Schwarber faced an infield shift during 90.5 percent of his plate appearances this year, usually with the first baseman a few steps away from the baseline and barely in the dirt, the second baseman in shallow right field, the shortstop between of first and second base and the third baseman just to the third base side of the second baseman. And indeed, that’s where they pitched the Astros on Thursday night. Mancini held Segura at first, but dropped him two steps from the bag. Pressly’s first pitch was an inside slider, which Schwarber fouled out. The next pitch was a curveball in the dirt for ball one. Schwarber walked through a curveball to strike out two. Catcher Martín Maldonado called for a slider.

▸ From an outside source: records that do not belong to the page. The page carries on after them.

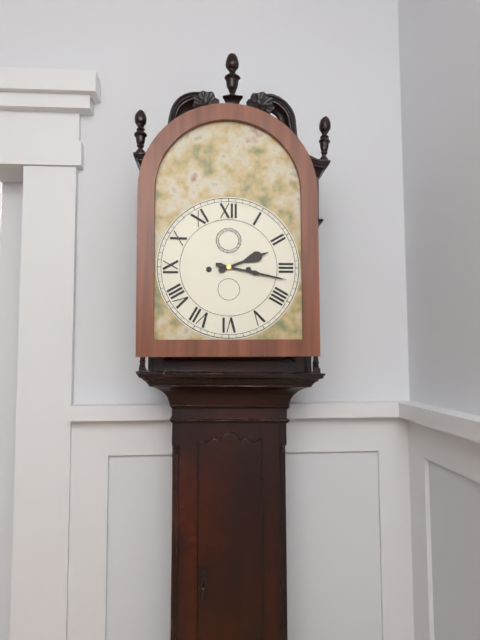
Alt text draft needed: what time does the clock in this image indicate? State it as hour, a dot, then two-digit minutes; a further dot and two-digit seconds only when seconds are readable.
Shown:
2.17
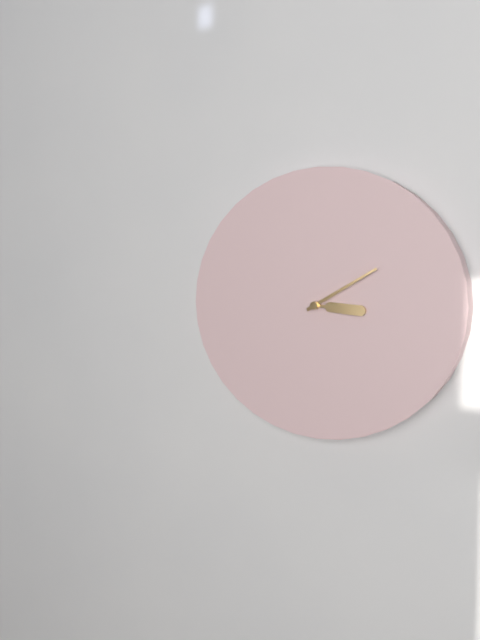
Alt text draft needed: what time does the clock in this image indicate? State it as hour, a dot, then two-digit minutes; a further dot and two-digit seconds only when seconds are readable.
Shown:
3.10
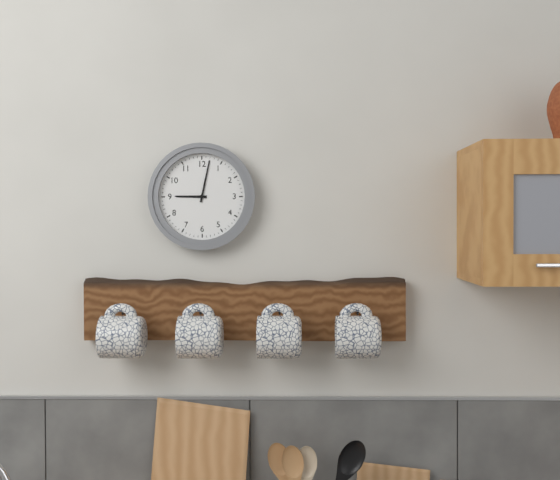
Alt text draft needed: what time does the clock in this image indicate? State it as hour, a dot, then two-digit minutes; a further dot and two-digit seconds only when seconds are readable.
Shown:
9.02
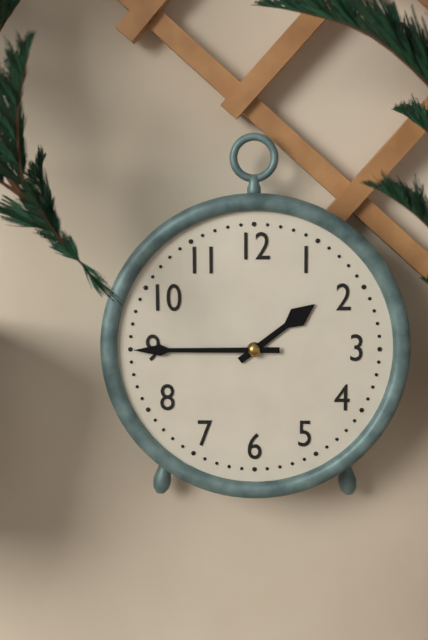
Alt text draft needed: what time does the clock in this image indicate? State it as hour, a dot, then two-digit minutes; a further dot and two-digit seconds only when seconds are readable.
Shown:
1.45
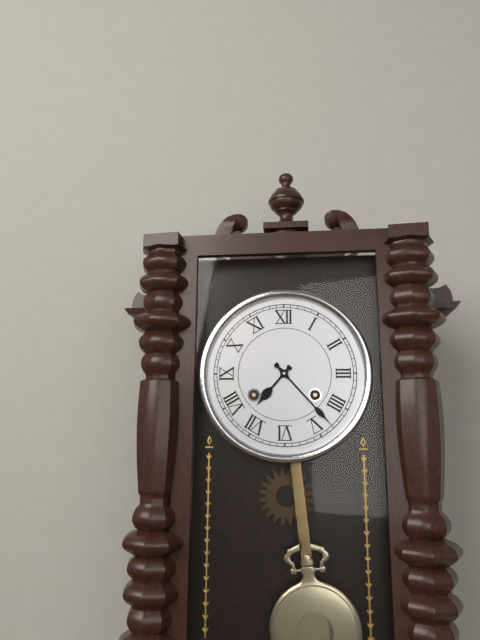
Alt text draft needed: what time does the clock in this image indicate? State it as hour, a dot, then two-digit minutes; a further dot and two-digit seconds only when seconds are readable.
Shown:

In the dugout, Espada caught Mancini’s attention and motioned for him to take two steps closer to the bag. They needed to prevent a double — Segura is fast enough to score from first and give the Phillies the lead — and they knew Schwarber would try to pull a ball for a home run. “I saw the shoot at Pressly,” Espada said, “So I’m like, ‘dude, just stay in that line.’
Schwarber drilled a rocket, straight down the baseline. Mancini leaned to his right, snared it and, flipping over, stepped his left foot on the base for the out. He looked more like a catcher or a hockey goalie than a first baseman, the textbook approach to a ball like that. If he was two steps from the bag, he wouldn’t have caught it. “The ball was hit so hard,” Espada said. Instead, inning over. The rally is over. Espada smothered him with a hug as soon as he returned to the dugout.
“Nothing crossed my mind,” Mancini said. “I just dealt with it, basically.” He added that given the stakes, this had to be the best game of his career. “I don’t know how many highlight plays I have on defense,” he said with a laugh. “Probably not too many.”

Schwarber screams down the line with an exit velocity of 98.7 mph and an expected batting average of .560.
Bill Streicher/USA TODAY Sports
Four innings earlier, Jeremy Peña had become the shortstop first rookie to hit a home run in the World Series and give the team the lead. In the ninth, center fielder Chas McCormick would make an incredible play of his own, a leaping, wall-scaling double to turn a JT Realmuto double into an out. But in the end, the Astros decided that Mancini was the man of the game, because he was finally in the right place at the right time.